Tuesday, December 10, 2013



A South Sudanese boy holds onto the arm of an Israeli aid worker as he boards a bus at the south Tel Aviv bus station to be delivered to Ben Gurion Airport, 17 June 2012, as Israel deports hundreds of African migrants. PHOTO/Jim Hollander/EPA

Israel’s parliament has moved to ensure African migrants who enter the country illegally can be held without charge, despite a Supreme Court ruling that had struck down a previous detention law.

Legislation approved late on Monday set a maximum detention period of 1 year for new illegal migrants, a change from a term of up to 3 years stipulated in a previous law annulled by the court in September.

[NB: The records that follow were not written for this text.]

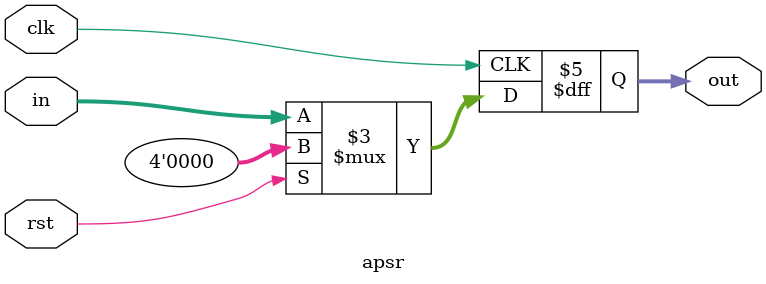
<source format=v>

module apsr(rst, clk, in, out);

input clk, rst;
input [3:0] in;
output reg [3:0] out;


always @(posedge clk) begin
	if(rst) begin
		out <= 0;
		$display("APSR Reset");
		end
	else out <= in; 
	end

endmodule

</source>
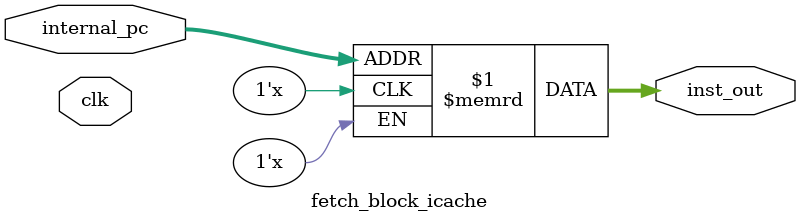
<source format=sv>


module fetch_block_icache(
  /* verilator lint_off UNUSED */
  input clk/* lint_on */,
  input [11:0] internal_pc,
  output [32-1:0] inst_out
);

  logic [32-1:0] icache[4096-1:0] /*verilator public*/;

  assign inst_out = icache[internal_pc];

endmodule
</source>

But with a newly-built Israeli border fence effectively choking off what had been a stream of African migrants crossing from Egypt, the new law could also have an impact on some of the estimated 50,000 mainly Sudanese and Eritrean nationals already in the Jewish state.

The new regulations, which opponents predicted would also be challenged in the Supreme Court, enables authorities to send migrants, to what the government describes as “open facilities”.

Under the law, their detention would be open-ended, pending resolution of their asylum requests, implementation of deportation orders or voluntary repatriation.

More: Israel begins the deportation of African migrants

The first such complex, which can hold several hundred people, is due to begin operating this week in the southern Israeli desert.